● AIM OF THE EXERCISE: Look through the data below for the line with "thumb tip: (71, 87)" and the line with "middle dip: (176, 126)", then output those two and all lines in between, exactly as written.

[Data excerpts]
--------------------

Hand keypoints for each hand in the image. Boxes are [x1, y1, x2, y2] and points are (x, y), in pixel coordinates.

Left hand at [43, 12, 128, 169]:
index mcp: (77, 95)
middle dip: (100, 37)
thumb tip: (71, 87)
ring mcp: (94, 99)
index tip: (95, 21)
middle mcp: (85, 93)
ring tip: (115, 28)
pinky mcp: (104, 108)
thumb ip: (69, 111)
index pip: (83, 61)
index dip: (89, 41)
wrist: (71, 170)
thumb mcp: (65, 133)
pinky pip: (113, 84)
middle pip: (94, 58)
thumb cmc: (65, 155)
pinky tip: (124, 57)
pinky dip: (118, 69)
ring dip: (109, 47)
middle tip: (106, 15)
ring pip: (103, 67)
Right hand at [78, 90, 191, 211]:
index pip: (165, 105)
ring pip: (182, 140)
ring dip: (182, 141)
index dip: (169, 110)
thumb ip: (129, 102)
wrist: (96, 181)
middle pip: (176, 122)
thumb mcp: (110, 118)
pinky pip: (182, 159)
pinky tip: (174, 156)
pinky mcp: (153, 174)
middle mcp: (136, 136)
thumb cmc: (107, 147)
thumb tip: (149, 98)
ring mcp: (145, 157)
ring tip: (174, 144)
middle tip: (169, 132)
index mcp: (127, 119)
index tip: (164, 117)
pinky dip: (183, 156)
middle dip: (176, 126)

--------------------

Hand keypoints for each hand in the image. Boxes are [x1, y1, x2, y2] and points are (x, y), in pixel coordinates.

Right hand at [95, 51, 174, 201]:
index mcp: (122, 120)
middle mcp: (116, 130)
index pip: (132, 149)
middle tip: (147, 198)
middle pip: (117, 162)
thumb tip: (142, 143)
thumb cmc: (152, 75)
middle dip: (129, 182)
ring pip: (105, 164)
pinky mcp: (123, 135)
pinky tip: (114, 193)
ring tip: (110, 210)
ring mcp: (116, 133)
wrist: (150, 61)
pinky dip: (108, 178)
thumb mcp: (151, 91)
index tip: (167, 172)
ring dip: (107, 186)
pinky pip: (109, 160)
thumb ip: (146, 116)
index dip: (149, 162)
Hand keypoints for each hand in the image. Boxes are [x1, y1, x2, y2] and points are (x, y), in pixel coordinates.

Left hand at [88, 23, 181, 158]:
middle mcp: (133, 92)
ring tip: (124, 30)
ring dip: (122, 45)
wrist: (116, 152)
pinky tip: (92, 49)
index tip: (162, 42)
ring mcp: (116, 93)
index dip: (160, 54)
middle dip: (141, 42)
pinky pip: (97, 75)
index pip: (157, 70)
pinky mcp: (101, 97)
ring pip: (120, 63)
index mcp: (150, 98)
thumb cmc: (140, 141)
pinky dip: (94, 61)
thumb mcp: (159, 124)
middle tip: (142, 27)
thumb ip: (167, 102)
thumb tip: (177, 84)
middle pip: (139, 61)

--------------------

● EXERCISE RESPONSE:
thumb tip: (71, 87)
ring mcp: (94, 99)
index tip: (95, 21)
middle mcp: (85, 93)
ring tip: (115, 28)
pinky mcp: (104, 108)
thumb ip: (69, 111)
index pip: (83, 61)
index dip: (89, 41)
wrist: (71, 170)
thumb mcp: (65, 133)
pinky pip: (113, 84)
middle pip: (94, 58)
thumb cmc: (65, 155)
pinky tip: (124, 57)
pinky dip: (118, 69)
ring dip: (109, 47)
middle tip: (106, 15)
ring pip: (103, 67)
Right hand at [78, 90, 191, 211]:
index pip: (165, 105)
ring pip: (182, 140)
ring dip: (182, 141)
index dip: (169, 110)
thumb ip: (129, 102)
wrist: (96, 181)
middle pip: (176, 122)
thumb mcp: (110, 118)
pinky pip: (182, 159)
pinky tip: (174, 156)
pinky mcp: (153, 174)
middle mcp: (136, 136)
thumb cmc: (107, 147)
thumb tip: (149, 98)
ring mcp: (145, 157)
ring tip: (174, 144)
middle tip: (169, 132)
index mcp: (127, 119)
index tip: (164, 117)
pinky dip: (183, 156)
middle dip: (176, 126)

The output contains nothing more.